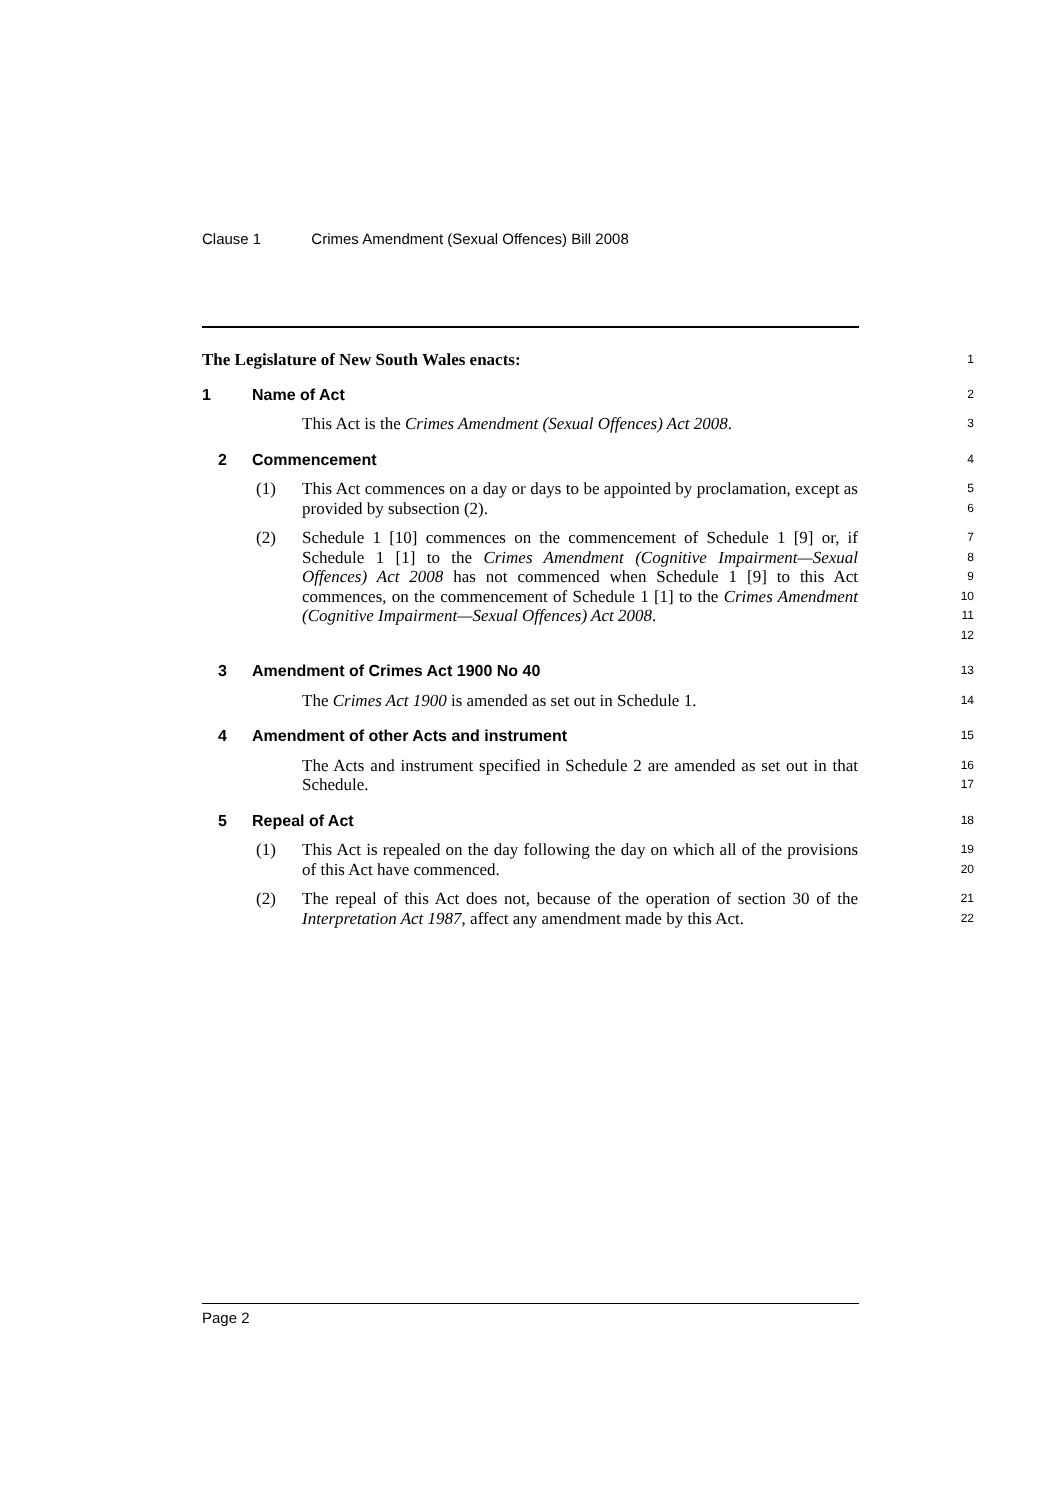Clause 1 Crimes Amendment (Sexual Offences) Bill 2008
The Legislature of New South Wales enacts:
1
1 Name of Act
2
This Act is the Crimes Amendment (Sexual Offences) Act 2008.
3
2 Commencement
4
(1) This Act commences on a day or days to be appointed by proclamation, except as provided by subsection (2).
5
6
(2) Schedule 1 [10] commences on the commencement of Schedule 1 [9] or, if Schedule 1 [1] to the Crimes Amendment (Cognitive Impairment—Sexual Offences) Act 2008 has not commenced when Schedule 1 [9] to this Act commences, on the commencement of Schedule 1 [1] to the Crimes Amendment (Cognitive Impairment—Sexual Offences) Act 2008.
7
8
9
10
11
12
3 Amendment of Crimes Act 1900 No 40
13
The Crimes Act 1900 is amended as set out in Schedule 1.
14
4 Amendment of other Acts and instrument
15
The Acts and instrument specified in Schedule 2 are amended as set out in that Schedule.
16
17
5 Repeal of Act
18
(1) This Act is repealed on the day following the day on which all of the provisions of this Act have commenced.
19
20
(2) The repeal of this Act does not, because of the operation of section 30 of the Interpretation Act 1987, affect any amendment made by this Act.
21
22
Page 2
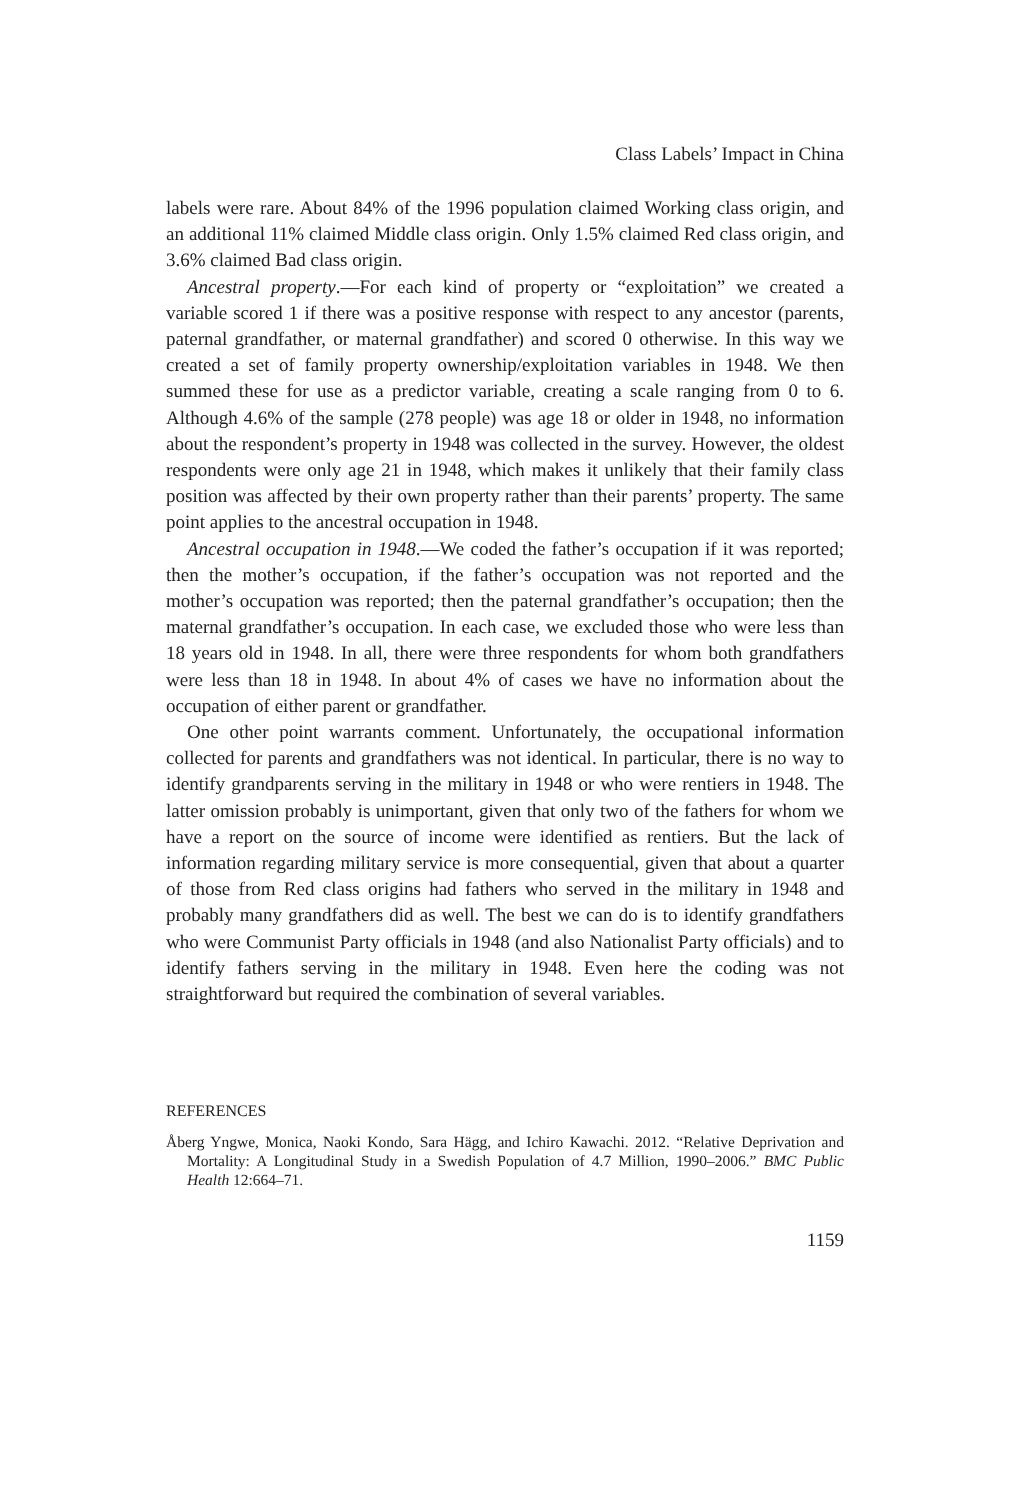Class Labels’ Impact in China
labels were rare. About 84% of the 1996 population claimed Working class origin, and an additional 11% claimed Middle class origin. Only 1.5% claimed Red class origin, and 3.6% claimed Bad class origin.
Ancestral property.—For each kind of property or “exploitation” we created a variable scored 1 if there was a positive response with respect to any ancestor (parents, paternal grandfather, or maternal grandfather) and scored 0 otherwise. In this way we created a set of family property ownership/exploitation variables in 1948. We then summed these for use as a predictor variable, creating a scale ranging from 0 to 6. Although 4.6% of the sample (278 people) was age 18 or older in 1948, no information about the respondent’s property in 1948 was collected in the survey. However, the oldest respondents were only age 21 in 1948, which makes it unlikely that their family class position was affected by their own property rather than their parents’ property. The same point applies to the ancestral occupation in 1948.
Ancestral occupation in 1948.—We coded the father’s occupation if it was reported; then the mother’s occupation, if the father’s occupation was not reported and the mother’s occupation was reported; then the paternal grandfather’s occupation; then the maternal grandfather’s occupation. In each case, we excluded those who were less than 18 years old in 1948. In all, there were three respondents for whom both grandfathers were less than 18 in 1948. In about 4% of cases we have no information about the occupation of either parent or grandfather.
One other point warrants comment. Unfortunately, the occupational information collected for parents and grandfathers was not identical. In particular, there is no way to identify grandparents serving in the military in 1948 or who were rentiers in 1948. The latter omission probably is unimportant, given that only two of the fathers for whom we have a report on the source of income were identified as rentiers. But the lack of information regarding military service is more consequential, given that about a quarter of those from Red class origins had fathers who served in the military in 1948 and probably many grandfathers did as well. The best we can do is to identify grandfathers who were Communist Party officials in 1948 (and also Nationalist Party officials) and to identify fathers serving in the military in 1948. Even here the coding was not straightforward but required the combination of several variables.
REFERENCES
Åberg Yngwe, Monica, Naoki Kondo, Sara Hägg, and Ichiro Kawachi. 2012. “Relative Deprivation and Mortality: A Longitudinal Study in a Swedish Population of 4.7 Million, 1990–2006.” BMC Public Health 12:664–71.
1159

....................

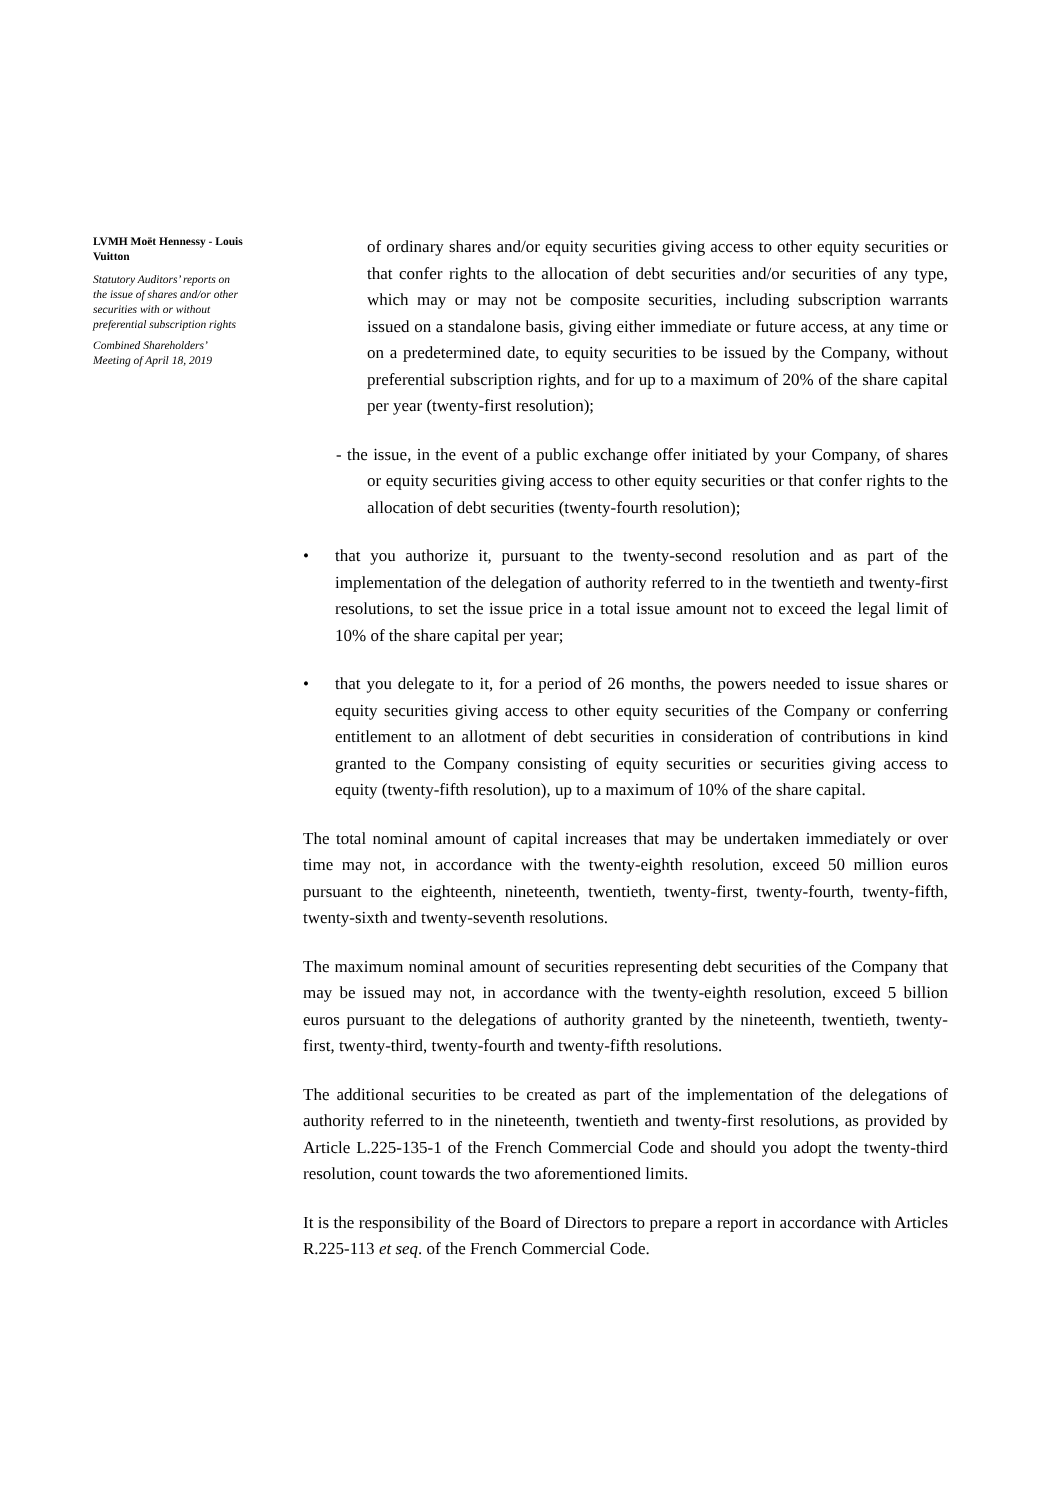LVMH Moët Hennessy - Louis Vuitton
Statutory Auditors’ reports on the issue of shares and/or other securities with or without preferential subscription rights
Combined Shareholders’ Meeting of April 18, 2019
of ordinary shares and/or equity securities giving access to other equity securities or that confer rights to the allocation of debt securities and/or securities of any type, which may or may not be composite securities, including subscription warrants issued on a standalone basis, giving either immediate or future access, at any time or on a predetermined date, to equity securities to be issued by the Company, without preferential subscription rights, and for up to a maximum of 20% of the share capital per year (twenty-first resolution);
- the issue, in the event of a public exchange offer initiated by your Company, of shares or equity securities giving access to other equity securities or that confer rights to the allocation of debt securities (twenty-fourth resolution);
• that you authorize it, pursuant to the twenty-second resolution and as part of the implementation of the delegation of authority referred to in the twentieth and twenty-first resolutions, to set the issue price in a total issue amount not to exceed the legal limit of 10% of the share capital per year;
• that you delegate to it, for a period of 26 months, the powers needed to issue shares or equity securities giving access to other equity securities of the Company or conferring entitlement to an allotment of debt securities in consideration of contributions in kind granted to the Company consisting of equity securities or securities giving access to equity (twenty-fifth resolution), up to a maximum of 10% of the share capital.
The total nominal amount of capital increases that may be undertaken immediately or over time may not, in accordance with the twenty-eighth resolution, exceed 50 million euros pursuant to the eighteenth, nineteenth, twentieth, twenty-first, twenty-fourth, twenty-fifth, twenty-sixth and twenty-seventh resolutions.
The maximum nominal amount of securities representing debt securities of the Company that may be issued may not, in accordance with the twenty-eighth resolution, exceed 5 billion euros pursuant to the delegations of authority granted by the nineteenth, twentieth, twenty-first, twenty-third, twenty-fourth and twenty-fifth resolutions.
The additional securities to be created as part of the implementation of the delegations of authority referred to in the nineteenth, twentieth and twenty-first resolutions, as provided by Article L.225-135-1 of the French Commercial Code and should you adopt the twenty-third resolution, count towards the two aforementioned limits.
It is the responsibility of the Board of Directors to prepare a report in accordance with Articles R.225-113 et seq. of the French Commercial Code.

....................

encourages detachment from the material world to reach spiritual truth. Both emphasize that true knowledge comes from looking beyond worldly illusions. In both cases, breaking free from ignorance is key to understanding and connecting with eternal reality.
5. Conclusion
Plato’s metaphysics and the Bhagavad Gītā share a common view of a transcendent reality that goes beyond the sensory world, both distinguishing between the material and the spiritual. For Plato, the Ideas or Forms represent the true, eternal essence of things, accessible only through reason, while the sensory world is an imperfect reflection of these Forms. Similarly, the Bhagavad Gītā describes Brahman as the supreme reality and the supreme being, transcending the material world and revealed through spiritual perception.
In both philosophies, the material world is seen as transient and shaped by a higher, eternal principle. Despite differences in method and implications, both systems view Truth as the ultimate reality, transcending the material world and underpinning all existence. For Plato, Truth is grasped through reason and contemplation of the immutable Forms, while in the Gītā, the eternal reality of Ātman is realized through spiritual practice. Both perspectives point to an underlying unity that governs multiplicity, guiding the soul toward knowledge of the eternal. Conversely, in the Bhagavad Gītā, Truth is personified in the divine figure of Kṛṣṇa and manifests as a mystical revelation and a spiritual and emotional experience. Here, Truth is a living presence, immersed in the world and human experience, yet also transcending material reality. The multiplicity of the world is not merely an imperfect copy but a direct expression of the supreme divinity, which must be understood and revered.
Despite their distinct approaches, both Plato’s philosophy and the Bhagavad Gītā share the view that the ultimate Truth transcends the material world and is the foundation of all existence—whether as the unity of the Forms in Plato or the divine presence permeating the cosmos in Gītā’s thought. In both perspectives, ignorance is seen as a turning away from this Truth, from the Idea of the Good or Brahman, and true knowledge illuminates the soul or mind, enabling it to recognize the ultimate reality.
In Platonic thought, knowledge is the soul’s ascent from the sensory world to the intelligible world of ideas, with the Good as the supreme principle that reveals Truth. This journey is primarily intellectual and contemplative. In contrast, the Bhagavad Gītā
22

....................

Exercise goal
When a line of the material holds the string "total", copy that line.

Answer to this problem
• that you authorize it, pursuant to the twenty-second resolution and as part of the implementation of the delegation of authority referred to in the twentieth and twenty-first resolutions, to set the issue price in a total issue amount not to exceed the legal limit of 10% of the share capital per year;
The total nominal amount of capital increases that may be undertaken immediately or over time may not, in accordance with the twenty-eighth resolution, exceed 50 million euros pursuant to the eighteenth, nineteenth, twentieth, twenty-first, twenty-fourth, twenty-fifth, twenty-sixth and twenty-seventh resolutions.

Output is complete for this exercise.